Document passage ->
- - -

/Video-Inference

Easy inference for video networks. Currently supports SOFVSR (traiNNer Version), RIFE, and TecoGAN-pytorch

Primary LanguagePython

Easy Video Inference

This repository is an inference repo similar to that of the ESRGAN inference repository, but for various video machine learning models. The idea is to allow anyone to easily run various models on video without having to worry about different repo setups. PRs welcome.

Currently supported architectures

  • SOFVSR (traiNNer Version)
    • Original SOFVSR SR net
    • RRDB SR net
  • RIFE (traiNNer Version)
    • Supports regular and 'HD' RIFE models
    • Original RIFE models will need to be converted to BasicSR's single-model .pth file (conversion script located in utils folder)
  • TecoGAN-Pytorch

Additional features

  • Automatic scale, number of frames, number of channels, and SR architecture detection
  • Automatic 'HD' RIFE model detection
  • Automatic beginning and end frame padding so all frames get included in output
  • Direct video input and output through ffmpeg
  • FP16 support for faster inference on RTX cards

Using this repo

Requirements: numpy, opencv-python, pytorch, progressbar2

Optional requirements: ffmpeg-python to use video input/output (requires ffmpeg to be installed)

- - -

Given information ->

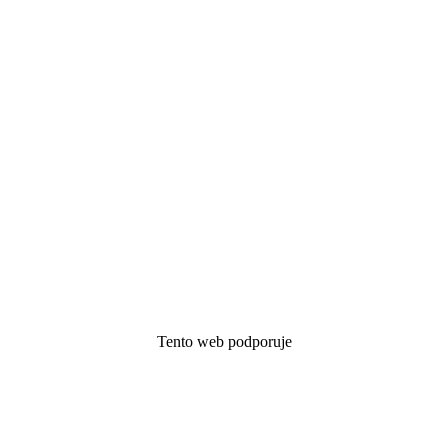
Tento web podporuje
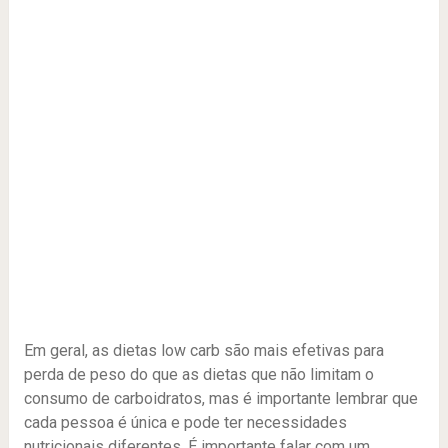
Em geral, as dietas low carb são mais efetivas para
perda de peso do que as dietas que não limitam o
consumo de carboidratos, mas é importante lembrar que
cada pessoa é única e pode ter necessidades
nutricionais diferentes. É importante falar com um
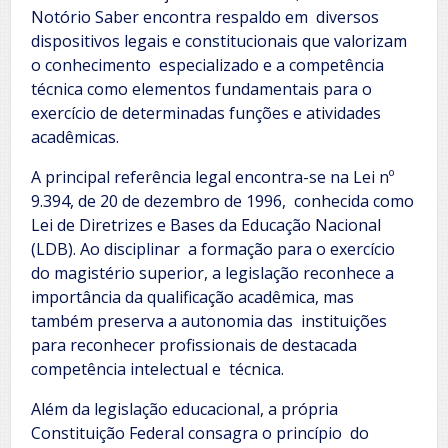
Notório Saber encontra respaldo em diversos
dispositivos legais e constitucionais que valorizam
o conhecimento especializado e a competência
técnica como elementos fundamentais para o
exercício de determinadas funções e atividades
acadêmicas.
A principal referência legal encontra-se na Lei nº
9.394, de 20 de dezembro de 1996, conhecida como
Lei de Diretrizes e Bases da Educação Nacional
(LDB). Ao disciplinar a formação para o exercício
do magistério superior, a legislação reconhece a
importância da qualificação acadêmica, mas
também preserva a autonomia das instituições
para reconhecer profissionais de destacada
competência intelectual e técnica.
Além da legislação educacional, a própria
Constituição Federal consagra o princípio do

- - -

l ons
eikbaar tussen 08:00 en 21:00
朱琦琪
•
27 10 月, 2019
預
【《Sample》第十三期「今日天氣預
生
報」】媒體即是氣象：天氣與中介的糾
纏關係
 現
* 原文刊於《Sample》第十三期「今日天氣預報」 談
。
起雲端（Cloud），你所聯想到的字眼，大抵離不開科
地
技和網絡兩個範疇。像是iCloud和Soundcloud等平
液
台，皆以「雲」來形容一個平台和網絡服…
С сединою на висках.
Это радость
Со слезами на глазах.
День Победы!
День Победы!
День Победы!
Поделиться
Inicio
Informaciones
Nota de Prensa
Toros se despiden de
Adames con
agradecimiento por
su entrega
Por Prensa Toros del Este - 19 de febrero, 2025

- - -

Prompt 1 ->
Quote the lines of the records starting at the line that contains "Tento web podporuje" and ending at the line that contains "Constituição Federal consagra o princípio do", with both of those lines included. Leave the pictures out.
Prompt 2 ->
Extend the README for the video inference repository, picking up after its final line.
The records are unrelated to the text.

Response area 1 ->
Tento web podporuje
Em geral, as dietas low carb são mais efetivas para
perda de peso do que as dietas que não limitam o
consumo de carboidratos, mas é importante lembrar que
cada pessoa é única e pode ter necessidades
nutricionais diferentes. É importante falar com um
Notório Saber encontra respaldo em diversos
dispositivos legais e constitucionais que valorizam
o conhecimento especializado e a competência
técnica como elementos fundamentais para o
exercício de determinadas funções e atividades
acadêmicas.
A principal referência legal encontra-se na Lei nº
9.394, de 20 de dezembro de 1996, conhecida como
Lei de Diretrizes e Bases da Educação Nacional
(LDB). Ao disciplinar a formação para o exercício
do magistério superior, a legislação reconhece a
importância da qualificação acadêmica, mas
também preserva a autonomia das instituições
para reconhecer profissionais de destacada
competência intelectual e técnica.
Além da legislação educacional, a própria
Constituição Federal consagra o princípio do

Response area 2 ->
Obtaining models

SOFVSR

RIFE

  • Converted .pth files: 1.3 | 1.4 | 1.5 (HD)
  • Model conversion script located in utils folder

TecoGAN

Upscaling exported frames

  • Place exported video frames in the input folder
  • Place model in the models folder
  • Example: python run.py ./models/video_model.pth

Upscaling video files

  • Place model in the models folder
  • Set --input to your input video
  • Set --output to your output video
  • Example: python run.py ./models/video_model.pth --input "./input/input_video.mp4" --output "./output/output_video.mp4"

Extra flags

  • --input: Specifies input directory or file
  • --output: Specifies output directory or file
  • --denoise: Denoises the chroma layer
  • --chop_forward: Splits tensors to avoid out-of-memory errors
  • --crf: The crf (quality) of the output video when using video input/output. Defaults to 0 (lossless)
  • --exp: RIFE exponential interpolation amount
  • --fp16: Speedup on RTX cards using HalfTensors

Planned architecture support

  • EDVR (modified)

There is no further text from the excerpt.